**What you should do:**
Can you express the lines from the one containing "Posljednje objave" through the end of the records, both included, as a Markdown table with the columns Row and Line, leaving out blank lines and pictures?

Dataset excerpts
====================
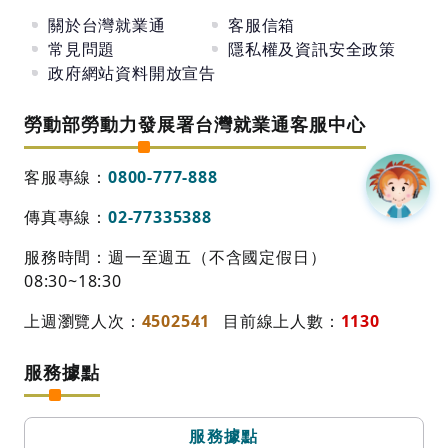
關於台灣就業通
客服信箱
常見問題
隱私權及資訊安全政策
政府網站資料開放宣告
勞動部勞動力發展署台灣就業通客服中心
客服專線：
0800-777-888
傳真專線：
02-77335388
服務時間：週一至週五（不含國定假日）
08:30~18:30
上週瀏覽人次：
4502541
目前線上人數：
1130
服務據點
服務據點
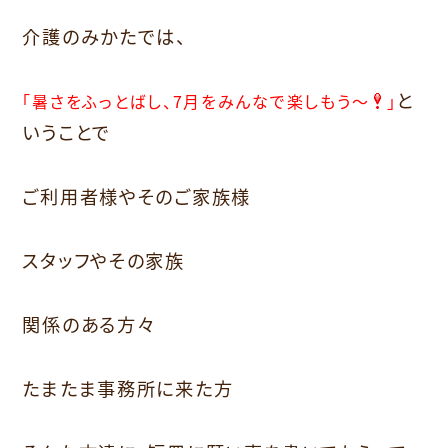
介護のみかたでは、
と
「暑さをふっとばし、7月をみんなで楽しもう～
」
いうことで
ご利用者様やそのご家族様
スタッフやその家族
関係のある方々
たまたま事務所に来た方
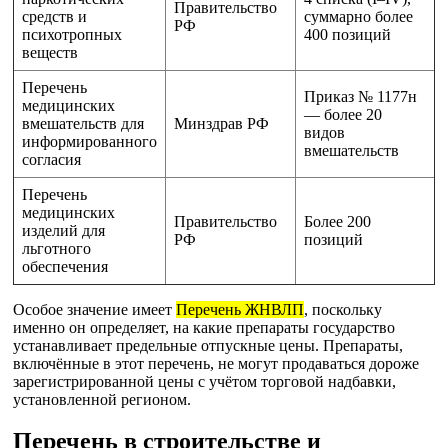
Правительство
средств и
суммарно более
РФ
психотропных
400 позиций
веществ
Перечень
Приказ № 1177н
медицинских
— более 20
вмешательств для
Минздрав РФ
видов
информированного
вмешательств
согласия
Перечень
медицинских
Правительство
Более 200
изделий для
РФ
позиций
льготного
обеспечения
Особое значение имеет
Перечень ЖНВЛП
, поскольку
именно он определяет, на какие препараты государство
устанавливает предельные отпускные цены. Препараты,
включённые в этот перечень, не могут продаваться дороже
зарегистрированной цены с учётом торговой надбавки,
установленной регионом.
Перечень в строительстве и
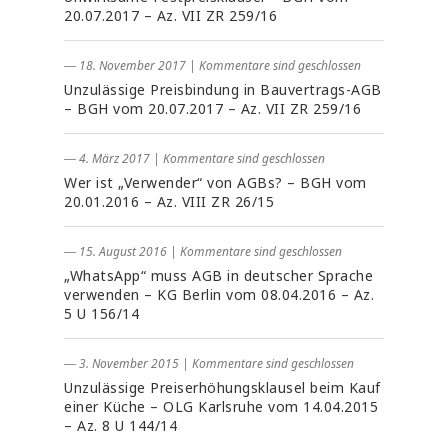
20.07.2017 – Az. VII ZR 259/16
― 18. November 2017
|
Kommentare sind geschlossen
Unzulässige Preisbindung in Bauvertrags-AGB
– BGH vom 20.07.2017 – Az. VII ZR 259/16
― 4. März 2017
|
Kommentare sind geschlossen
Wer ist „Verwender“ von AGBs? – BGH vom
20.01.2016 – Az. VIII ZR 26/15
― 15. August 2016
|
Kommentare sind geschlossen
„WhatsApp“ muss AGB in deutscher Sprache
verwenden – KG Berlin vom 08.04.2016 – Az.
5 U 156/14
― 3. November 2015
|
Kommentare sind geschlossen
Unzulässige Preiserhöhungsklausel beim Kauf
einer Küche – OLG Karlsruhe vom 14.04.2015
– Az. 8 U 144/14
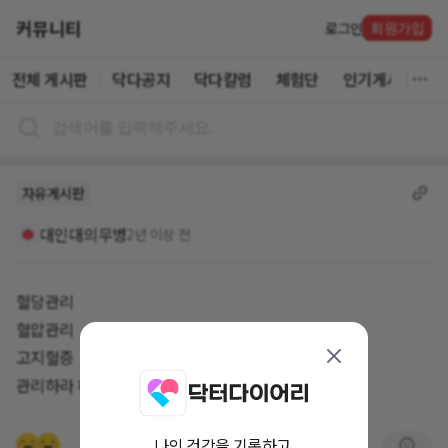
커뮤니티
로그인
회원가입
전체 게시판
닥다공지
닥다칼럼
체험단
인기게시글
자유게시판
대인대의무병
2년 이상 전
혈당관리
혈압관리
고지혈증
관리하라 하는데 꿀팁 부탁드립니다.
나의 건강을 기록하고,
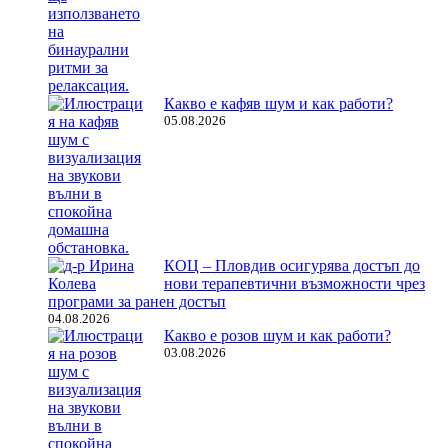
Какво е кафяв шум и как работи?
05.08.2026
КОЦ – Пловдив осигурява достъп до
нови терапевтични възможности чрез
програми за ранен достъп
04.08.2026
Какво е розов шум и как работи?
03.08.2026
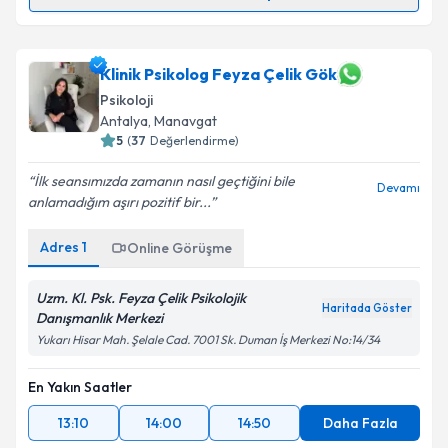
Klinik Psikolog Atila Tunçel
için randevu takvimi
talebi oluşturun. Size bu uzmandan randevu almanız
için bir takvim hazırlandığında e-posta ile
Klinik Psikolog Feyza Çelik Gök
bilgilendireceğiz.
Psikoloji
Antalya
,
Manavgat
E-posta Adresiniz
5
(
37
Değerlendirme)
İlk seansımızda zamanın nasıl geçtiğini bile
Devamı
anlamadığım aşırı pozitif bir...
Kişisel verilerimin işlenmesine ilişkin
Aydınlatma
Adres
1
Online Görüşme
Metni
'ni okudum ve kişisel verilerimin belirtilen
kapsamda işlenmesini kabul ediyorum.
Uzm. Kl. Psk. Feyza Çelik Psikolojik
Haritada Göster
Danışmanlık Merkezi
Takvim Talebini Gönder
Yukarı Hisar Mah. Şelale Cad. 7001 Sk. Duman İş Merkezi No:14/34
En Yakın Saatler
13:10
14:00
14:50
Daha Fazla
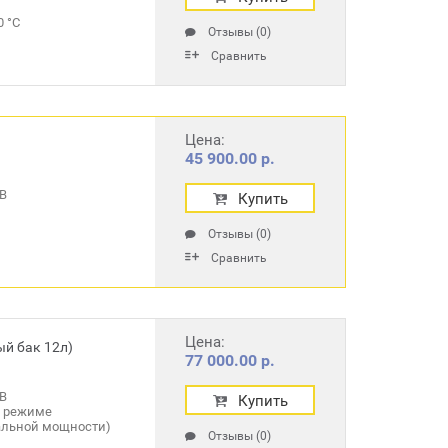
0 °С
Отзывы (0)
Сравнить
Цена:
45 900.00 р.
В
Купить
Отзывы (0)
Сравнить
Цена:
й бак 12л)
77 000.00 р.
В
Купить
(в режиме
льной мощности)
Отзывы (0)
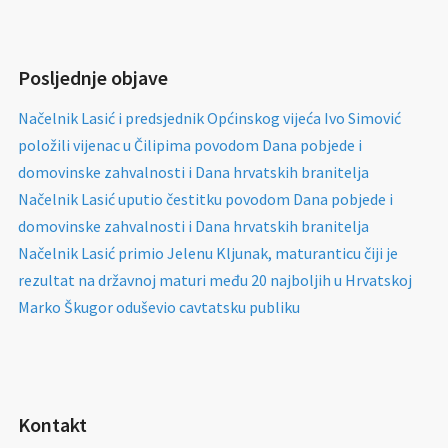
Posljednje objave
Načelnik Lasić i predsjednik Općinskog vijeća Ivo Simović
položili vijenac u Čilipima povodom Dana pobjede i
domovinske zahvalnosti i Dana hrvatskih branitelja
Načelnik Lasić uputio čestitku povodom Dana pobjede i
domovinske zahvalnosti i Dana hrvatskih branitelja
Načelnik Lasić primio Jelenu Kljunak, maturanticu čiji je
rezultat na državnoj maturi među 20 najboljih u Hrvatskoj
Marko Škugor oduševio cavtatsku publiku
Kontakt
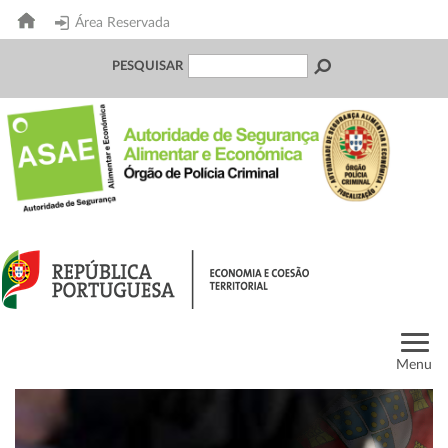
Área Reservada
PESQUISAR
Menu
====================
**Finished task:**
| Row | Line |
|---|---|
| 1 | Posljednje objave |
| 2 | Načelnik Lasić i predsjednik Općinskog vijeća Ivo Simović |
| 3 | položili vijenac u Čilipima povodom Dana pobjede i |
| 4 | domovinske zahvalnosti i Dana hrvatskih branitelja |
| 5 | Načelnik Lasić uputio čestitku povodom Dana pobjede i |
| 6 | domovinske zahvalnosti i Dana hrvatskih branitelja |
| 7 | Načelnik Lasić primio Jelenu Kljunak, maturanticu čiji je |
| 8 | rezultat na državnoj maturi među 20 najboljih u Hrvatskoj |
| 9 | Marko Škugor oduševio cavtatsku publiku |
| 10 | Kontakt |
| 11 | Área Reservada |
| 12 | PESQUISAR |
| 13 | Menu |